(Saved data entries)
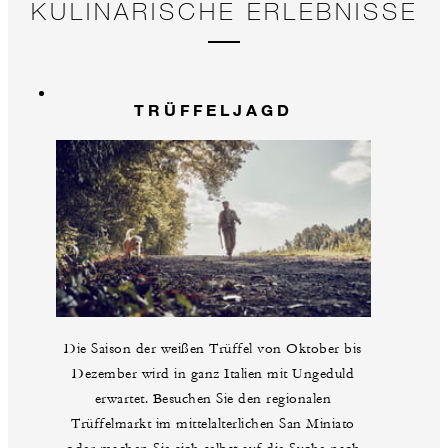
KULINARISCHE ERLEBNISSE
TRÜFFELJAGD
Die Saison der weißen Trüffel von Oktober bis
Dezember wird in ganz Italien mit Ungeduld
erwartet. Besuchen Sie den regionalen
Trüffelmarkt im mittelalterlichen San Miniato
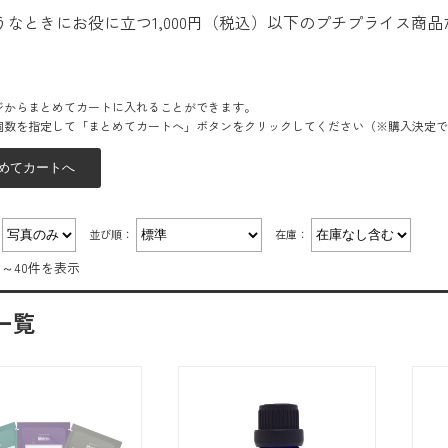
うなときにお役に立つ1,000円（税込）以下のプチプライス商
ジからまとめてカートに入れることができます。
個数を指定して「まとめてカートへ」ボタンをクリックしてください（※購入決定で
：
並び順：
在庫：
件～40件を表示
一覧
--
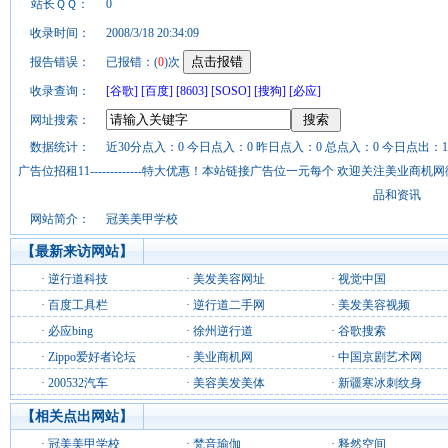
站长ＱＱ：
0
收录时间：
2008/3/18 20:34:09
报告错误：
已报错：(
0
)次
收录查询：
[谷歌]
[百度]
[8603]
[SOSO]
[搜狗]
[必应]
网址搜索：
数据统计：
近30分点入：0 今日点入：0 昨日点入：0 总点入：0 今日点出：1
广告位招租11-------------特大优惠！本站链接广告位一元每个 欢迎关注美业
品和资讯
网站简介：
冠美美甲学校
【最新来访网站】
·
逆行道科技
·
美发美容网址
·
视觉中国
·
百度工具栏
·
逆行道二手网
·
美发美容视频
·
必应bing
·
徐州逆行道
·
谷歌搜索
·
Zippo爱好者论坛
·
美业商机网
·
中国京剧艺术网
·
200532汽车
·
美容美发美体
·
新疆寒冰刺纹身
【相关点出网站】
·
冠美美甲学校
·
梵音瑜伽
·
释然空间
* * *
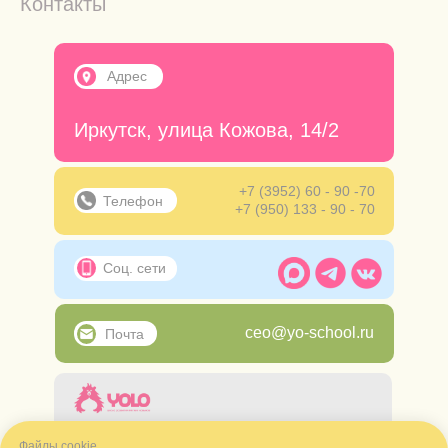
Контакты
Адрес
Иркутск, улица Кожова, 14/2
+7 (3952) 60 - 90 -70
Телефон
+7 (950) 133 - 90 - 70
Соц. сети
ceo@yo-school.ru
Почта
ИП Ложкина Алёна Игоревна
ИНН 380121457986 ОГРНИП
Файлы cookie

> _Job_
Reproduce the lines of the listing unchanged, starting with the line that contains "KULINARISCHE ERLEBNISSE" and ending after the line that contains "Trüffelmarkt im mittelalterlichen San Miniato".

> _Solved exercise_
KULINARISCHE ERLEBNISSE
TRÜFFELJAGD
Die Saison der weißen Trüffel von Oktober bis
Dezember wird in ganz Italien mit Ungeduld
erwartet. Besuchen Sie den regionalen
Trüffelmarkt im mittelalterlichen San Miniato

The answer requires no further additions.